Report, as a bare number, how many lines of the entries below contain "Mall".

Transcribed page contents
▬▬▬

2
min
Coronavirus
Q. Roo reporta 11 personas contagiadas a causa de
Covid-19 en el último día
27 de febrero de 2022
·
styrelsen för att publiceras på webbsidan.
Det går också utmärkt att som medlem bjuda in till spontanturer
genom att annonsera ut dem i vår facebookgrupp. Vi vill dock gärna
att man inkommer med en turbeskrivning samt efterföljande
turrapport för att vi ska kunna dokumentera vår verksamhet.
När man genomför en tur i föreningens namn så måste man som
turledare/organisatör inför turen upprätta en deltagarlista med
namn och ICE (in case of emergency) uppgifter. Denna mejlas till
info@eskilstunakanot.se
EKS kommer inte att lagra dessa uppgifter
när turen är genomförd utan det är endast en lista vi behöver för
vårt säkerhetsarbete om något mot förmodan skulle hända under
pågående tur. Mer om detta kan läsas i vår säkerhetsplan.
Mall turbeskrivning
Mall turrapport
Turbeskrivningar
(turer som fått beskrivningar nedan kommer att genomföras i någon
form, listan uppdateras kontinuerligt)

▬▬▬

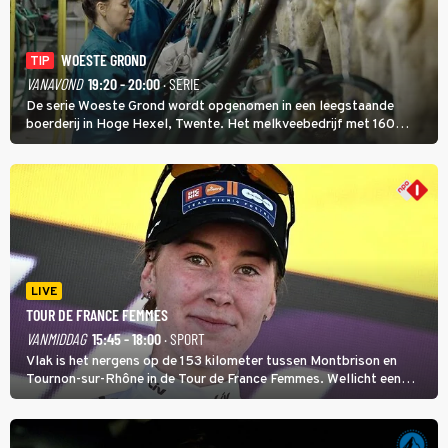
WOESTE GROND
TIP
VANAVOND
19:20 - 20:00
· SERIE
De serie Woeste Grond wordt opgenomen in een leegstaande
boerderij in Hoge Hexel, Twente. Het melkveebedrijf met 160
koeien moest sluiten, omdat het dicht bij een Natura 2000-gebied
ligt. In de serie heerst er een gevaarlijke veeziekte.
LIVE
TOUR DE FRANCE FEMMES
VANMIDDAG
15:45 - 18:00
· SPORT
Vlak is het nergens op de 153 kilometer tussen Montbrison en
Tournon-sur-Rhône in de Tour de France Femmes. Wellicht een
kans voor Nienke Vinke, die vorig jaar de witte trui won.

▬▬▬

The answer:
2